Quelques recommandations portées par les acteurs français de l’eau pour relever ces défis

  1. Les autorités locales et régionales doivent devenir les moteurs de la gouvernance urbaine démocratique : Pour conduire des stratégies de développement territorial soutenables et cohérentes, notamment en termes de gestion des ressources et d’accès aux services de base, les autorités locales et régionales doivent être reconnues et renforcées. Une telle dynamique se traduit notamment par un transfert des compétences et des ressources, la création d’une fiscalité locale et la mise en place de cadres institutionnels propices aux démarches partenariales.
  2. La planification stratégique de la ville doit favoriser une meilleure intégration des services : Les acteurs français portent une vision du développement urbain fondée sur la recherche d’un équilibre entre les objectifs de ville productive, de ville inclusive et de préservation de l’environnement correspondant aux trois composantes du développement durable. Les territoires de demain s’appuieront de plus en plus sur des circuits courts, croisant ressources et besoins locaux. Des synergies existent entre services de l’eau, de l’assainissement, des déchets, de l’énergie qui peuvent être développées dans un cadre favorisant l’économie circulaire.
  3. Un changement d’échelle dans les financements d’infrastructures durables s’impose : La proportion de ménages fragiles ne cesse de croître dans l’espace urbain. Afin de garantir l’équité des services dans leur ensemble, les mécanismes de solidarité doivent être placés au cœur des politiques tarifaires. Plus globalement, financer ces services ne peut relever que des seuls usagers.
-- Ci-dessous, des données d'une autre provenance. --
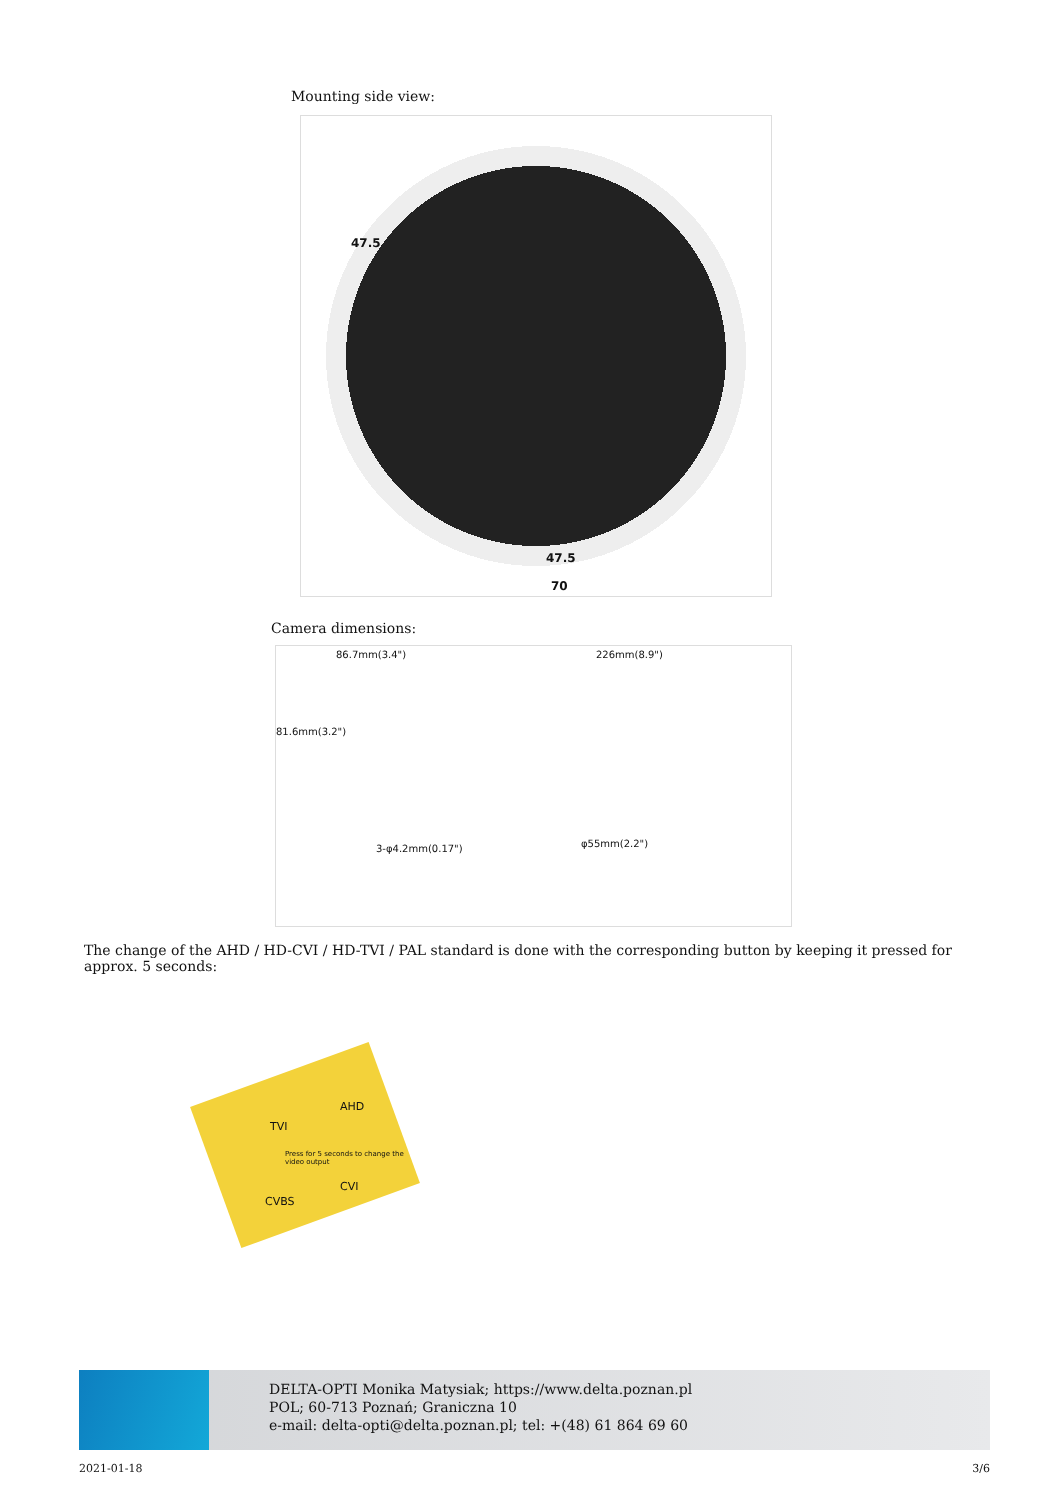Mounting side view:
47.5
70
47.5
Camera dimensions:
86.7mm(3.4") 226mm(8.9")
81.6mm(3.2")
3-φ4.2mm(0.17") φ55mm(2.2")
The change of the AHD / HD-CVI / HD-TVI / PAL standard is done with the corresponding button by keeping it pressed for approx. 5 seconds:
TVI
AHD
Press for 5 seconds to change the video output
CVBS
CVI
DELTA-OPTI Monika Matysiak; https://www.delta.poznan.pl
POL; 60-713 Poznań; Graniczna 10
e-mail: delta-opti@delta.poznan.pl; tel: +(48) 61 864 69 60
2021-01-18 3/6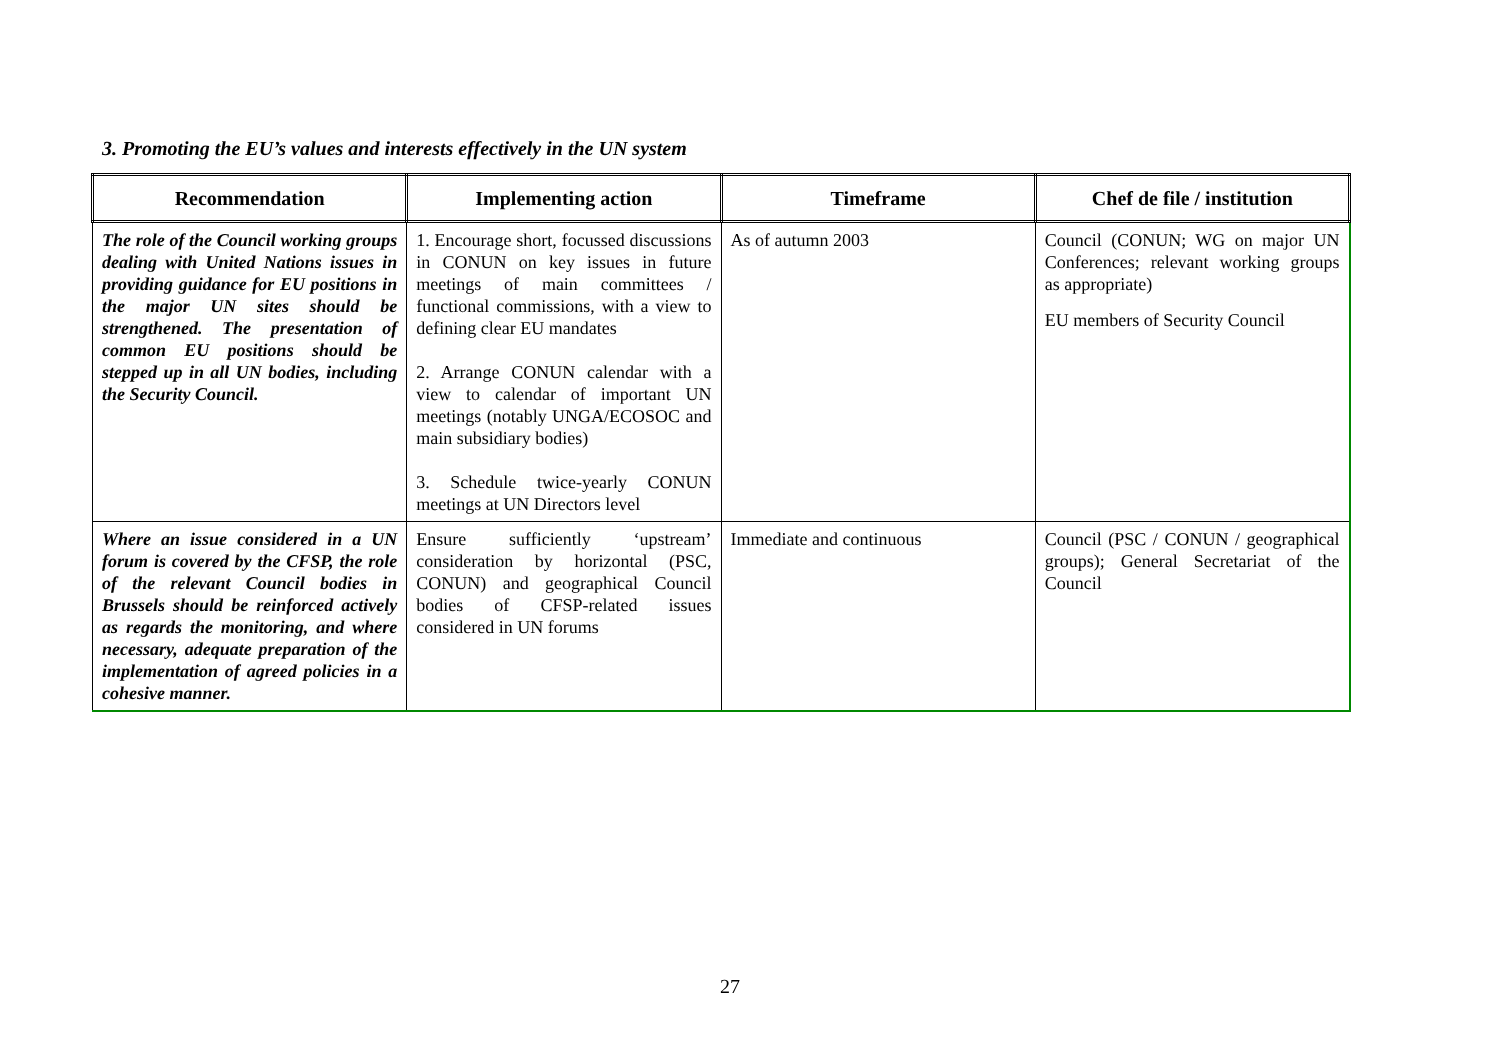3. Promoting the EU’s values and interests effectively in the UN system
| Recommendation | Implementing action | Timeframe | Chef de file / institution |
| --- | --- | --- | --- |
| The role of the Council working groups dealing with United Nations issues in providing guidance for EU positions in the major UN sites should be strengthened. The presentation of common EU positions should be stepped up in all UN bodies, including the Security Council. | 1. Encourage short, focussed discussions in CONUN on key issues in future meetings of main committees / functional commissions, with a view to defining clear EU mandates 2. Arrange CONUN calendar with a view to calendar of important UN meetings (notably UNGA/ECOSOC and main subsidiary bodies) 3. Schedule twice-yearly CONUN meetings at UN Directors level | As of autumn 2003 | Council (CONUN; WG on major UN Conferences; relevant working groups as appropriate) EU members of Security Council |
| Where an issue considered in a UN forum is covered by the CFSP, the role of the relevant Council bodies in Brussels should be reinforced actively as regards the monitoring, and where necessary, adequate preparation of the implementation of agreed policies in a cohesive manner. | Ensure sufficiently ‘upstream’ consideration by horizontal (PSC, CONUN) and geographical Council bodies of CFSP-related issues considered in UN forums | Immediate and continuous | Council (PSC / CONUN / geographical groups); General Secretariat of the Council |
27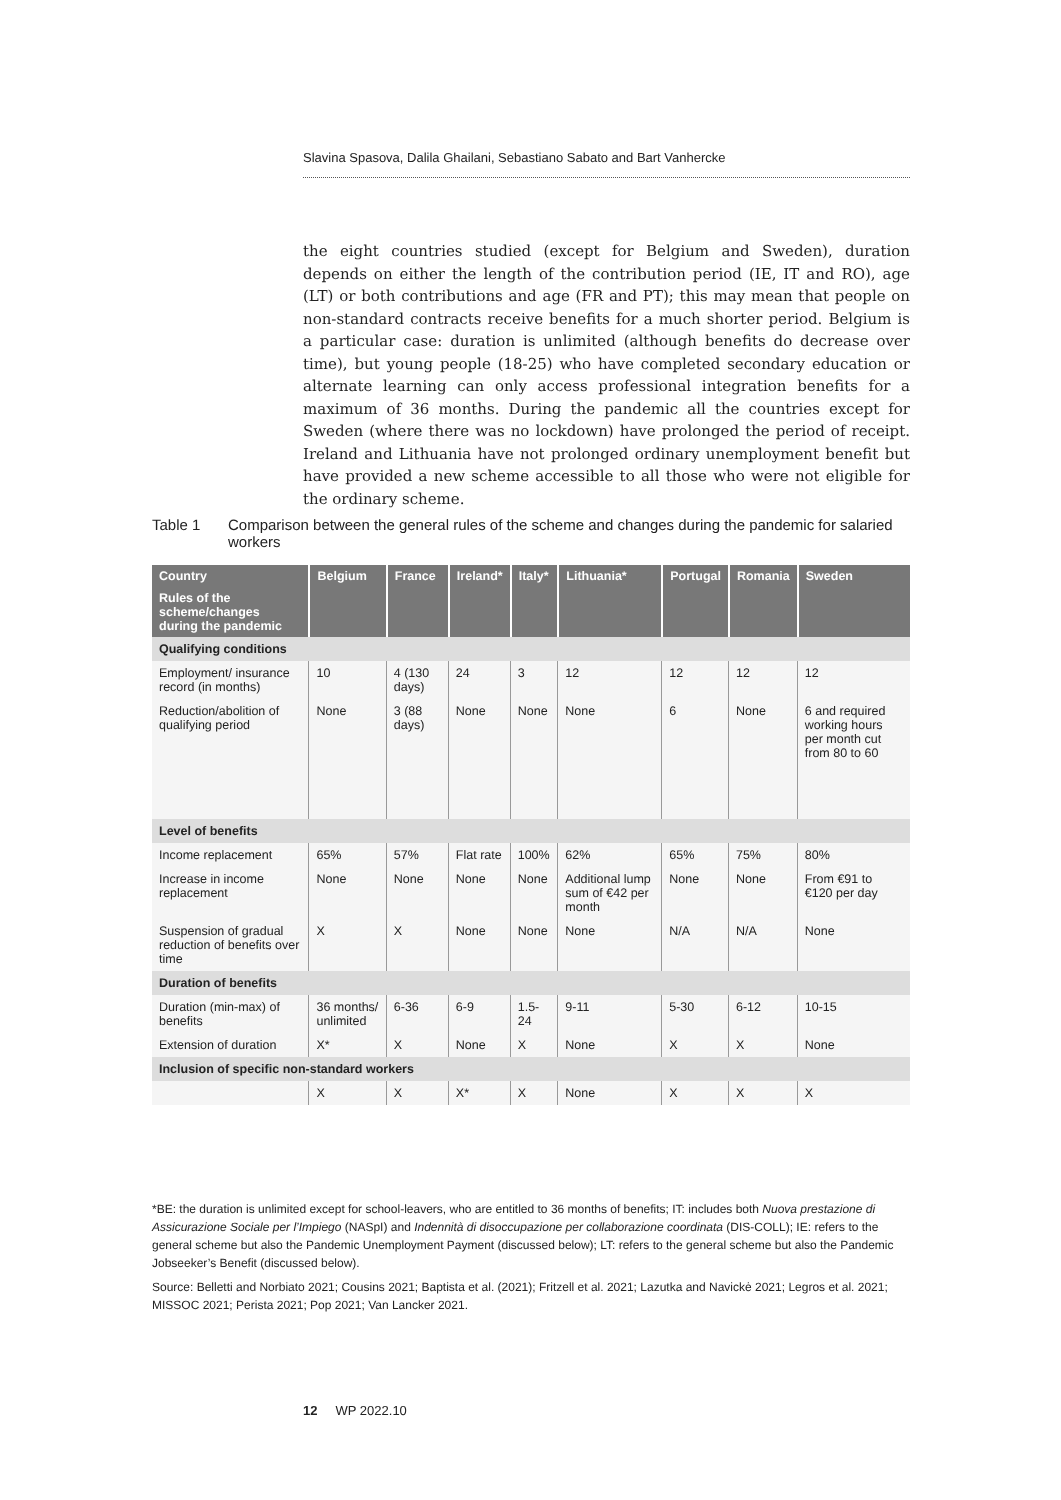Slavina Spasova, Dalila Ghailani, Sebastiano Sabato and Bart Vanhercke
the eight countries studied (except for Belgium and Sweden), duration depends on either the length of the contribution period (IE, IT and RO), age (LT) or both contributions and age (FR and PT); this may mean that people on non-standard contracts receive benefits for a much shorter period. Belgium is a particular case: duration is unlimited (although benefits do decrease over time), but young people (18-25) who have completed secondary education or alternate learning can only access professional integration benefits for a maximum of 36 months. During the pandemic all the countries except for Sweden (where there was no lockdown) have prolonged the period of receipt. Ireland and Lithuania have not prolonged ordinary unemployment benefit but have provided a new scheme accessible to all those who were not eligible for the ordinary scheme.
Table 1 Comparison between the general rules of the scheme and changes during the pandemic for salaried workers
| Country | Belgium | France | Ireland* | Italy* | Lithuania* | Portugal | Romania | Sweden |
| --- | --- | --- | --- | --- | --- | --- | --- | --- |
| Rules of the scheme/changes during the pandemic | | | | | | | | |
| Qualifying conditions | | | | | | | | |
| Employment/ insurance record (in months) | 10 | 4 (130 days) | 24 | 3 | 12 | 12 | 12 | 12 |
| Reduction/abolition of qualifying period | None | 3 (88 days) | None | None | None | 6 | None | 6 and required working hours per month cut from 80 to 60 |
| Level of benefits | | | | | | | | |
| Income replacement | 65% | 57% | Flat rate | 100% | 62% | 65% | 75% | 80% |
| Increase in income replacement | None | None | None | None | Additional lump sum of €42 per month | None | None | From €91 to €120 per day |
| Suspension of gradual reduction of benefits over time | X | X | None | None | None | N/A | N/A | None |
| Duration of benefits | | | | | | | | |
| Duration (min-max) of benefits | 36 months/ unlimited | 6-36 | 6-9 | 1.5-24 | 9-11 | 5-30 | 6-12 | 10-15 |
| Extension of duration | X* | X | None | X | None | X | X | None |
| Inclusion of specific non-standard workers | | | | | | | | |
| | X | X | X* | X | None | X | X | X |
*BE: the duration is unlimited except for school-leavers, who are entitled to 36 months of benefits; IT: includes both Nuova prestazione di Assicurazione Sociale per l’Impiego (NASpI) and Indennità di disoccupazione per collaborazione coordinata (DIS-COLL); IE: refers to the general scheme but also the Pandemic Unemployment Payment (discussed below); LT: refers to the general scheme but also the Pandemic Jobseeker’s Benefit (discussed below).
Source: Belletti and Norbiato 2021; Cousins 2021; Baptista et al. (2021); Fritzell et al. 2021; Lazutka and Navickė 2021; Legros et al. 2021; MISSOC 2021; Perista 2021; Pop 2021; Van Lancker 2021.
12 WP 2022.10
Des financements additionnels (subventions, solidarité, plus-value foncière…) sont nécessaires pour financer les infrastructures. Par ailleurs, si les technologies existent pour délivrer des services environnementalement et socialement performants incluant la participation des différents usagers, leur financement doit passer d’une dynamique par projets à la mise en place de fonds structurels et pérennes.

Références

[i] UN Habitat (2022). World Cities Report 2022: Envisaging the Future of Cities. UN Habitat.

[ii] Pörtner, H.-O. et al. (2022). Climate Change 2022: Impacts, Adaptation and Vulnerability. Contribution of Working Group II to the Sixth Assessment Report of the Intergovernmental Panel on Climate Change. Cambridge University Press.

[iii] EEA (2024). Urban adaptation in Europe: what works?. EEA Report 14/2023. European Environment Agency.

[iv] Beyler, P., Seigneurin, F. & Thomas, T.M. (2024). Résilience juste : Intégrer la justice sociale et le genre dans l’adaptation au changement climatique en Europe. Climate Chance.

[v] Directive 2007/60/CE du Parlement Européen et du Conseil du 23 octobre 2007 relative à l’évaluation et à la gestion des risques d’inondation.

[vi] EEA (2024). Urban adaptation in Europe…, op.cit.

[vii] Aghaloo, K. et al (2024). How nature-based solutions can enhance urban resilience to flooding and climate change and provide other co-benefits: A systematic review and taxonomy. Urban Forestry & Urban Greening, 95.